### What is expected
Would you return, word for word, the lines of the data below from the line with "Разрешенная максимальная масса" through the line with "Расчет ежемесячного платежа", and no others?

### Data
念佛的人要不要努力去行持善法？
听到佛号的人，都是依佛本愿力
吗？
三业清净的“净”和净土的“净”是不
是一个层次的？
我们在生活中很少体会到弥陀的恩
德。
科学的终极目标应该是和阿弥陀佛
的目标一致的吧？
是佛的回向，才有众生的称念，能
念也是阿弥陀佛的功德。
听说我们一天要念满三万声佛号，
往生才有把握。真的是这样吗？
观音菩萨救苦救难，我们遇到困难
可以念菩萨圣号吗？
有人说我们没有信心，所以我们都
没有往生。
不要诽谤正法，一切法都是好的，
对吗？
==
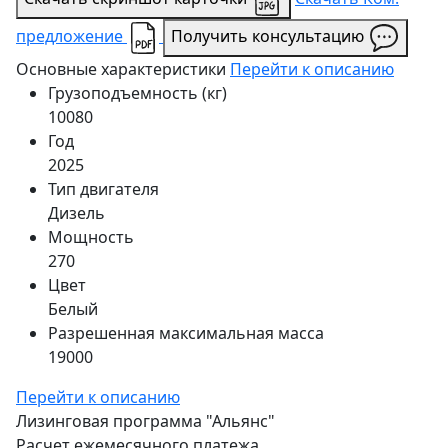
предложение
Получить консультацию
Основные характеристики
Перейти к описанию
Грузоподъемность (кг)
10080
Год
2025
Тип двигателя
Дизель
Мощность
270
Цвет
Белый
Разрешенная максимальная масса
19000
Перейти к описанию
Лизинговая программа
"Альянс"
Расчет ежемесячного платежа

### Response
Разрешенная максимальная масса
19000
Перейти к описанию
Лизинговая программа
"Альянс"
Расчет ежемесячного платежа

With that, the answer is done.